King Arthur dancing with Guinevere.

How To Tell If You Are In An Arthurian Romance

On December 7th, 2016 in Humor

You receive conflicting messages about how you should not judge people on their looks, but all the ugly people you meet are that way because they are terrible sinners.

You’ve overslept and everyone has already left for the hunt.

You have a tenuous grasp of object permanence and aren’t convinced that when someone changes the color of their shield they are still the same person.

Wells appear for you to drape yourself over whenever you need a good cry.

If you’re a women, your life’s greatest flaws center on your ability to have children. Really all of your attributes do.

You only set foot in the forest because you’ve lost your mind or society has shunned you, never just to have a nice walk.

You cry because you’re heart broken.

Women are literally prizes to be won at a tournament.

Dude. A table with no corners will blow. Your. Mind.

Everything object you come across is trying to kill you.

Gossip travels to everyone’s ears except the king’s at speeds that suggest it would be useful for quantum computing.

You receive conflicting advice about finding your true love above all else, but also being a dutiful Christian spouse.

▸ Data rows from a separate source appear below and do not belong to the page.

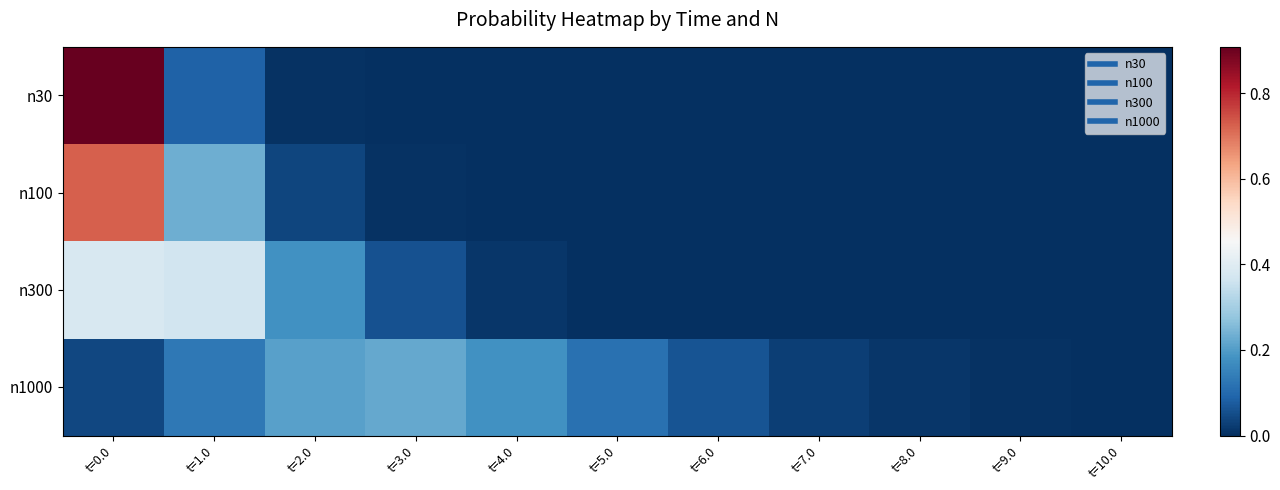

Which series has the widest spread of values?

n30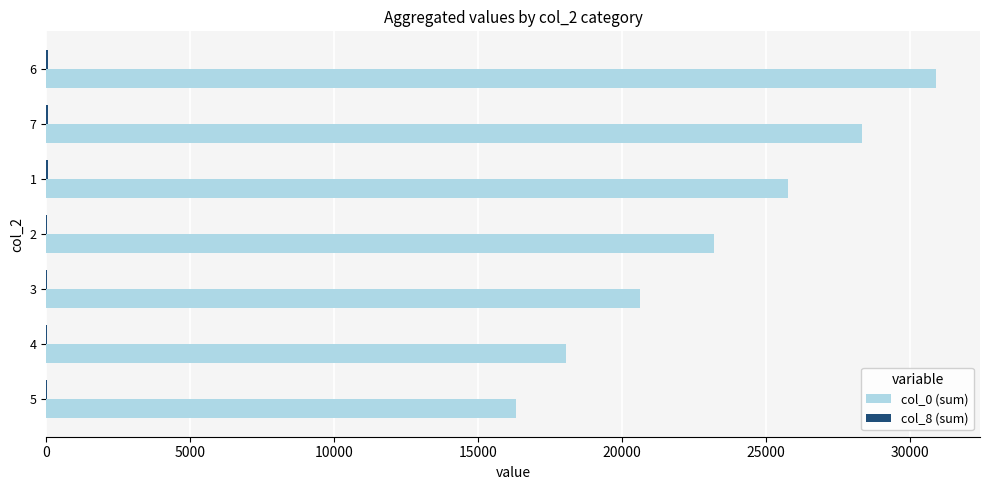

Which series has the widest spread of values?

col_0 (sum)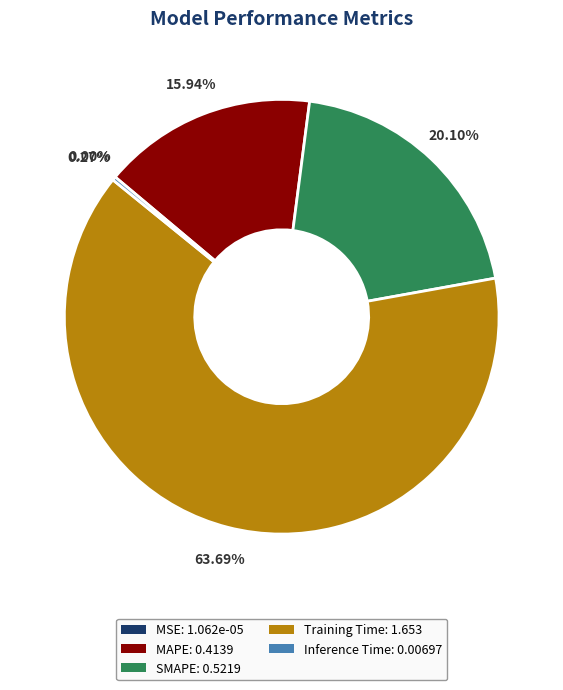

What is the ratio of the value at MAPE: 0.4139 to the value at Training Time: 1.653?

0.3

You want to teach morality but you are unsure how to do it in a way that doesn’t involve tricker or decapitation by sword.

You loudly parrot your king’s campaign slogan “might is not right”. You stitch it into red cloth and adorn your head with it. You where it to an event predicated on who can jam a stick further into a persons abdomen.

Your king really likes to collect soveneir cups.

Someone you know has had their life ruined by a boar.